Another existing prior art reference, U.S. Pat. No. 8,080,233, discloses a fuel for splitting water into hydrogen and an oxide component comprises a substantially solid pellet formed from a solid-like mixture of a solid-state source material capable of oxidizing in water to form hydrogen and a passivation surface layer of the oxide component, and a passivation preventing agent that is substantially inert to water in an effective amount to prevent passivation of the solid-state material during oxidation. The pellets are brought into contact with an alloy of the passivation preventing agent having a melting point temperature below that of the solid-like mixture to initiate the hydrogen-producing reaction at a lower temperature. However, the fuel does not include any means to prevent the aluminum pellets from coming into direct contact with water to provide continuous dissolution of the aluminum pellets in passivation preventing agent in the presence of excess water.
In light of the foregoing, there is a need for a method and apparatus for producing hydrogen and aluminum oxides from aluminum using water splitting techniques that avoids the inherent problems with current technologies. In fulfillment of this need, the inventors have discovered that Al will not readily dissolve in Ga melts if the Al is simultaneously in contact with both the Ga melt and in contact with water. They have subsequently discovered that if the Al is immersed in Ga without contact with water, the Al will continue to dissolve even though water may be in contact with Ga and Ga with dissolved Al.

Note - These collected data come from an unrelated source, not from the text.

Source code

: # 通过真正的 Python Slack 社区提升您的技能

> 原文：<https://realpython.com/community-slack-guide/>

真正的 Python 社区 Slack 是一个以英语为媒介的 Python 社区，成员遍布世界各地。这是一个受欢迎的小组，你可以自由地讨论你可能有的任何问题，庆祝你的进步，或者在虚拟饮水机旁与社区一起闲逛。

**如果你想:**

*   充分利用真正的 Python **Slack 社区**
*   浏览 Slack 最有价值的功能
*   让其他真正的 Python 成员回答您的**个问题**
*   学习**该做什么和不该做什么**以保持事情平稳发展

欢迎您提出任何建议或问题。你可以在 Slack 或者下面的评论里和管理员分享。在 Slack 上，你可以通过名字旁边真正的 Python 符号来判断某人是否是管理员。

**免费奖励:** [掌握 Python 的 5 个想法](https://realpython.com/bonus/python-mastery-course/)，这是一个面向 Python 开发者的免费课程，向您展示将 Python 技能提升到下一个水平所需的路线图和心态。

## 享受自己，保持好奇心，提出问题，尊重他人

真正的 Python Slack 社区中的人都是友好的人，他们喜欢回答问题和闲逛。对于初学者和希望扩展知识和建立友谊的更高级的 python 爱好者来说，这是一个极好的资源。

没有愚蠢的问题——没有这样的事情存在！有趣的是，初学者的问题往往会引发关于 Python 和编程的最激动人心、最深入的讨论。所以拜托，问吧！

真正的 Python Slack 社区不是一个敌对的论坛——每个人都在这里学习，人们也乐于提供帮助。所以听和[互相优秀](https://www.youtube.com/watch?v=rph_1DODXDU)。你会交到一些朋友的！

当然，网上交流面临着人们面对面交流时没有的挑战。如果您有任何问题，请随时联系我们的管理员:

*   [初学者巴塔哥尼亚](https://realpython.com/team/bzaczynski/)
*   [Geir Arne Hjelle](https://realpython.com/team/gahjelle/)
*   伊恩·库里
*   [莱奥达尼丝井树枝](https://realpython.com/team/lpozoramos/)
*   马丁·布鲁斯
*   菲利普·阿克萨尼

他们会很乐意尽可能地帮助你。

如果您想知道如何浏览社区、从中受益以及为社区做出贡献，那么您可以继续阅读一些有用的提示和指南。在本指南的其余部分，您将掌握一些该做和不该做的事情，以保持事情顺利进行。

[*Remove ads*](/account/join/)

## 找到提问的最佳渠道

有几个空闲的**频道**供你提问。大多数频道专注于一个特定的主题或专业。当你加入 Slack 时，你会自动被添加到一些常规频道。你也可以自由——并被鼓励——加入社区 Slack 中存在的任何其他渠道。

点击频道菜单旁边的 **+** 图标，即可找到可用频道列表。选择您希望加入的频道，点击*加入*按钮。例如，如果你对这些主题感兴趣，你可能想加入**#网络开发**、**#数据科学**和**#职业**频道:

The inventive method and apparatus described herein continuously dissolves solid-state Al or other liquid metals into a liquid Ga and its alloys in the presence of excess water at or near room temperature to enable the continuous generation of hydrogen gas and the continuous production of economically important oxides of Al or other liquid metals. The method and apparatus includes a means for splitting water in which a solid-state Al is submerged in a liquid Ga and does not make contact with water. Furthermore, the method and apparatus consists of a solid-state Al submerged below a liquid Ga interface so that the solid-state material dissolves in the liquid Ga. Finally, the method and apparatus removes the barrier layer by continuously dissolving Al into liquid Ga in the present of excess water.